I have been struggling with depression over my chosen profession for a long time now. This is an attempt at releasing some demons. It is my fervent hope that recording and sharing these experiences would lead to a better understanding of myself and of this crazy world we all choose to be a part of. Nurses Announcements Archive Article
After five days off, I drive to work singing. I'm a little off-key, but the windows are up, and my favorite songs are all queued up in preparation for the forty or so minutes my car will take to weave through 1740 traffic on my way to a place that I used to call my sanctuary. I grew up in hospitals, I used to tell anyone who asked why I would ever want to be in this profession. This is my natural habitat. But I digress..
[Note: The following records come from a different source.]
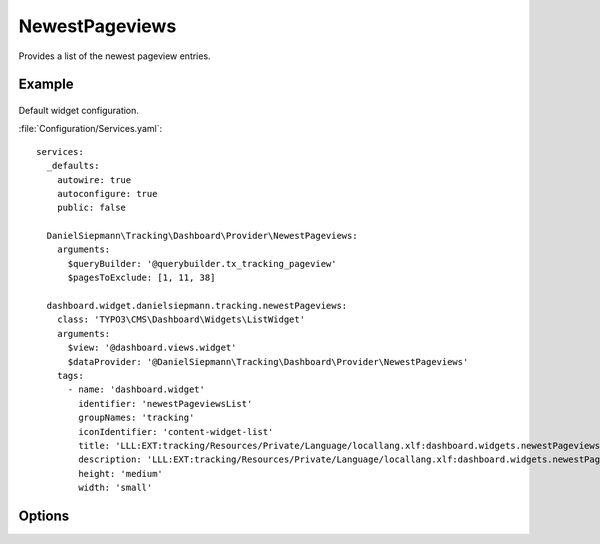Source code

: .. php:namespace:: DanielSiepmann\Tracking\Dashboard\Provider
.. program:: DanielSiepmann\Tracking\Dashboard\Provider\NewestPageviews

.. _newestpageviews:

===============
NewestPageviews
===============

Provides a list of the newest pageview entries.

Example
=======

.. figure:: /Images/Widgets/NewestPageviews.png
    :align: center

Default widget configuration.

:file:`Configuration/Services.yaml`::

   services:
     _defaults:
       autowire: true
       autoconfigure: true
       public: false

     DanielSiepmann\Tracking\Dashboard\Provider\NewestPageviews:
       arguments:
         $queryBuilder: '@querybuilder.tx_tracking_pageview'
         $pagesToExclude: [1, 11, 38]

     dashboard.widget.danielsiepmann.tracking.newestPageviews:
       class: 'TYPO3\CMS\Dashboard\Widgets\ListWidget'
       arguments:
         $view: '@dashboard.views.widget'
         $dataProvider: '@DanielSiepmann\Tracking\Dashboard\Provider\NewestPageviews'
       tags:
         - name: 'dashboard.widget'
           identifier: 'newestPageviewsList'
           groupNames: 'tracking'
           iconIdentifier: 'content-widget-list'
           title: 'LLL:EXT:tracking/Resources/Private/Language/locallang.xlf:dashboard.widgets.newestPageviewsList.title'
           description: 'LLL:EXT:tracking/Resources/Private/Language/locallang.xlf:dashboard.widgets.newestPageviewsList.description'
           height: 'medium'
           width: 'small'

Options
=======

.. option:: $maxResults

   Integer defining how many results should be displayed.
   Defaults to 6.

.. option:: $pagesToExclude

   Array of page uids that should not be collected.
   Defaults to empty array, all pages are shown.

   This becomes handy if certain pages are called in order to show specific records.
   In those cases the pages will be called very often but don't provide much benefit and can be excluded.
   Use this in combination with :ref:`recordview` to show the records instead.

.. option:: $languageLimitation

   Array of ``sys_language_uid``'s to include.
   Defaults to empty array, all languages are shown.

   Allows to limit results to specific lanuages.
   All entries tracked when visiting page with this language are shown.
   If multiple languages are shown, default system language labels are used.
   If only a single lanugage is allowed, record labels are translated to that language.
The point is that I've been away for five days, and I was, for once, happy to be going to work. Or, more appropriately, I was very, very hopeful that I will not feel the oppressive depression that work has been inducing lately. I want to love my profession. I employ so much conscious effort in staving off the negativity that overwhelms me when I remember that I don't know how to be anything else other than a nurse. When positive thinking, meditation, deep relaxation, venting, and all the other internet suggestions didn't work, I even sought out a therapist who might be able help me come up with other ways to start loving patient care again. That's how much I want to embrace this profession. But, again, I digress.
I am always cheerful when I walk through those double doors. I smile, I greet everyone appropriately, I take report, I assess my patients. It's the usual routine, bolstered by all the repetitive positive self-talk ringing inside my head. This will be a good day. I love my job. I love the people I work with. I make a difference.
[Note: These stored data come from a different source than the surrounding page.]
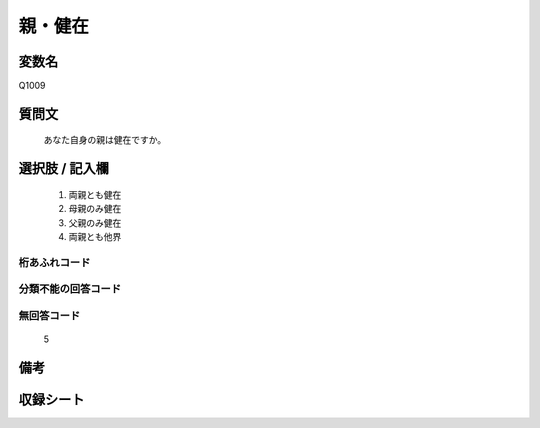 .. title:: Q1009
.. rst-cllass:: item
====================================================================================================
親・健在
====================================================================================================

.. rst-class:: varname
変数名
==================

Q1009

.. rst-class:: question
質問文
==================


   あなた自身の親は健在ですか。



.. rst-class:: answer
選択肢 / 記入欄
======================

  
     1. 両親とも健在
  
     2. 母親のみ健在
  
     3. 父親のみ健在
  
     4. 両親とも他界
  



.. rst-class:: overflow
桁あふれコード
-------------------------------
  


.. rst-class:: not_available
分類不能の回答コード
-------------------------------------
  


.. rst-class:: not_available
無回答コード
-------------------------------------
  5


.. rst-class:: bikou
備考
==================



.. rst-class:: include_sheet
収録シート
=======================================
.. hlist::
   :columns: 3
   
   
   * p10_4
   
   


.. index:: Q1009
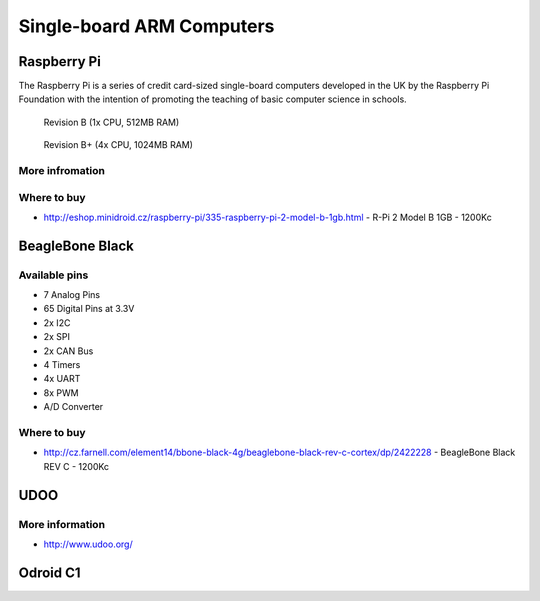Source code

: 
==========================
Single-board ARM Computers
==========================

Raspberry Pi
============

The Raspberry Pi is a series of credit card-sized single-board computers developed in the UK by the Raspberry Pi Foundation with the intention of promoting the teaching of basic computer science in schools.

.. figure:: /_static/img/device/raspberry_pi.jpg
   :scale: 50 %
   :alt: Revision B+ (4x CPU, 1024MB RAM)

   Revision B (1x CPU, 512MB RAM)

.. figure:: /_static/img/device/raspberry_pi_2.jpg
   :scale: 50 %
   :alt: Revision B+ (4x CPU, 1024MB RAM)

   Revision B+ (4x CPU, 1024MB RAM)

More infromation
----------------


Where to buy
------------

* http://eshop.minidroid.cz/raspberry-pi/335-raspberry-pi-2-model-b-1gb.html - R-Pi 2 Model B 1GB - 1200Kc

BeagleBone Black
================

.. image :: /_static/img/device/beaglebone.jpg
   :scale: 50 %

Available pins
--------------

* 7 Analog Pins
* 65 Digital Pins at 3.3V
* 2x I2C
* 2x SPI
* 2x CAN Bus
* 4 Timers
* 4x UART
* 8x PWM
* A/D Converter

Where to buy
------------

* http://cz.farnell.com/element14/bbone-black-4g/beaglebone-black-rev-c-cortex/dp/2422228  - BeagleBone Black REV C - 1200Kc

UDOO
====

.. image :: /_static/img/device/udoo.jpg
   :scale: 50 %

More information
----------------

* http://www.udoo.org/

Odroid C1
=========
Then one patient's CIWA rises to 28 while he's cussing at me. He swings at the staff and hurls misogynistic derogatory remarks while we empty his urinal and try to keep his trembling legs from sending him face down to the unforgiving floor. He doesn't show an ounce of decency until first the security guard then the doctor walks in. They barely say anything to him but he's suddenly reasonable. He gets back to bed. Even in his poor mental state, he respects them, these gentlemen who were kind enough to grace his presence for exactly two minutes.
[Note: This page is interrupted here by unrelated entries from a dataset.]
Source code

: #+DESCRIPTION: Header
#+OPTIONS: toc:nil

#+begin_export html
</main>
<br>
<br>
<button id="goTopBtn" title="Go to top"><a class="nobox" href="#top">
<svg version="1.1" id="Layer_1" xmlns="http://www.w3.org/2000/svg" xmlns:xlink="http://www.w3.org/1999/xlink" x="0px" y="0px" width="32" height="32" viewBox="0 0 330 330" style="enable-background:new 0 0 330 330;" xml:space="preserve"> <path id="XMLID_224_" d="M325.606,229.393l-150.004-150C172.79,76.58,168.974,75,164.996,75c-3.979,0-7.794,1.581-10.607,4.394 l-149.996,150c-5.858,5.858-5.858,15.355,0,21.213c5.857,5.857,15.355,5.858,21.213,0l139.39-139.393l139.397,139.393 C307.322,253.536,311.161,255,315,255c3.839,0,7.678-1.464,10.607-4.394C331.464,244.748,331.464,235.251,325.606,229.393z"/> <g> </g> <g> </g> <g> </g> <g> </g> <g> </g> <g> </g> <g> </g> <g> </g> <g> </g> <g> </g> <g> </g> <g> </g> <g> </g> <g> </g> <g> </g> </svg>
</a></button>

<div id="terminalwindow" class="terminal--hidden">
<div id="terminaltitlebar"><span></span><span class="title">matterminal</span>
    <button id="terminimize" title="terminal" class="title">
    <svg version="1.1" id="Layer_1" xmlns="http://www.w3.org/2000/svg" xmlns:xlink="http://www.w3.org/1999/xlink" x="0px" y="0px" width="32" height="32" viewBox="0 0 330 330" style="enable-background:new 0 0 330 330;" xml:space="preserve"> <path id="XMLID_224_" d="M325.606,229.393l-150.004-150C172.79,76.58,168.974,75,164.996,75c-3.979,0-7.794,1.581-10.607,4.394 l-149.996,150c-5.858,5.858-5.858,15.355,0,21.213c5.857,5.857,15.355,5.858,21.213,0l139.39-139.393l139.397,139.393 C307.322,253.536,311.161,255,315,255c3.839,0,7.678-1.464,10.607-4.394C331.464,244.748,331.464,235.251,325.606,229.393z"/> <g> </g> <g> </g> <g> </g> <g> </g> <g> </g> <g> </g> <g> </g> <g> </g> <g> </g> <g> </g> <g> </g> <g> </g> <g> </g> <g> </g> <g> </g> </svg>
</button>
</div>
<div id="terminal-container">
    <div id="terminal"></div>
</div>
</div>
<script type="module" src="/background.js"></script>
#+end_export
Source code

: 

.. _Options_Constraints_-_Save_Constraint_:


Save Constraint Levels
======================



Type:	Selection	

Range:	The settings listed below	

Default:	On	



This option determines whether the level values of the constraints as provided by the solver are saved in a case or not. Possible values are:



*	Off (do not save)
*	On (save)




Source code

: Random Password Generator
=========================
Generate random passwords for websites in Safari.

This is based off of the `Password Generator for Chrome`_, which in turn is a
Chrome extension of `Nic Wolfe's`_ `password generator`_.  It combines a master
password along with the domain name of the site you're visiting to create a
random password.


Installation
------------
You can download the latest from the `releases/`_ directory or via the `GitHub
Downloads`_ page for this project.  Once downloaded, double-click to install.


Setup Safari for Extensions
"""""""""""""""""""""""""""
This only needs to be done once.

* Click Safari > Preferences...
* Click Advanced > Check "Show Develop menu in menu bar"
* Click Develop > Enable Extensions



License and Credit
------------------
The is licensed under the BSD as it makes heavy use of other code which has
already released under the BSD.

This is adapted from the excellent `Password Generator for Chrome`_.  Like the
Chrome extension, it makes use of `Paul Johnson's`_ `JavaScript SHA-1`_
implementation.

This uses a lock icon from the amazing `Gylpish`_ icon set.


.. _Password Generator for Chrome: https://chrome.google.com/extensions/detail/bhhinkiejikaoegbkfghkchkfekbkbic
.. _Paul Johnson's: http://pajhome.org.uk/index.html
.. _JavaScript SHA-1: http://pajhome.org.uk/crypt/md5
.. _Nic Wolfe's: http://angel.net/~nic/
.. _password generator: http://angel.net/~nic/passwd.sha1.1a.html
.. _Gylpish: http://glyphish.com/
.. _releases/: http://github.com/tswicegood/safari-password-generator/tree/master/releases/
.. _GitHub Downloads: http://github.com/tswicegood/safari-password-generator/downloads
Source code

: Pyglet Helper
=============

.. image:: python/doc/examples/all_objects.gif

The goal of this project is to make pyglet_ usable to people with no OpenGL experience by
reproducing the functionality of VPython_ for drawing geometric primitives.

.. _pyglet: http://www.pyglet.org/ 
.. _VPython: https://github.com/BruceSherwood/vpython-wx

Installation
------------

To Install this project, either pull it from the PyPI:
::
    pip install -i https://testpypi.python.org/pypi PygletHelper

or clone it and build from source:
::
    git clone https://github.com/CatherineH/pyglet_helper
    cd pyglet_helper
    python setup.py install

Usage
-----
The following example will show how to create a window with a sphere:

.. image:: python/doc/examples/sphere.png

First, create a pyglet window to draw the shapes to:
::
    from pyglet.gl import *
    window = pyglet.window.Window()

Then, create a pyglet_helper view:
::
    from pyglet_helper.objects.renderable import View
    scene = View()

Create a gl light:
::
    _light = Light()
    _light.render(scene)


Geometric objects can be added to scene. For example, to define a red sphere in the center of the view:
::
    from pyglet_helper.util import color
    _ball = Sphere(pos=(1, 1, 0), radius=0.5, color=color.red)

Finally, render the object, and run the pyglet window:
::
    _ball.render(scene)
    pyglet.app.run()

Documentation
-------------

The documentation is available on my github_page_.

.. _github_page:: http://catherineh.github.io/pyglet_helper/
But the nurses who struggle to keep him safe, who rearrange the entire unit so that we can put him in a room closer to the station because he's at such high risk of falling, who get yelled at by the doctor for calling for the nth time because he had no withdrawal medications onboard, who change his linens because, once again, this grown man has soiled himself, the bed, and the floor-we're just female dogs and prostitutes who need to shut the hell up or we'll get what's coming to us.
This is Day 1. It ended with a CNA sitting beside me at the station waiting to give report to the oncoming shift. She was pulled from the floor and had to stay at the patient's bedside for the latter end of our shift. For the sake of my patient's safety, nurses with full patient loads willingly surrendered their aide.
"You must not have been doing this for very long," she says, exhaustion apparent in her voice. She spoke with no hint of mocking or irony. "You still have a lot of compassion. Patient's like that-- they make it so hard to care."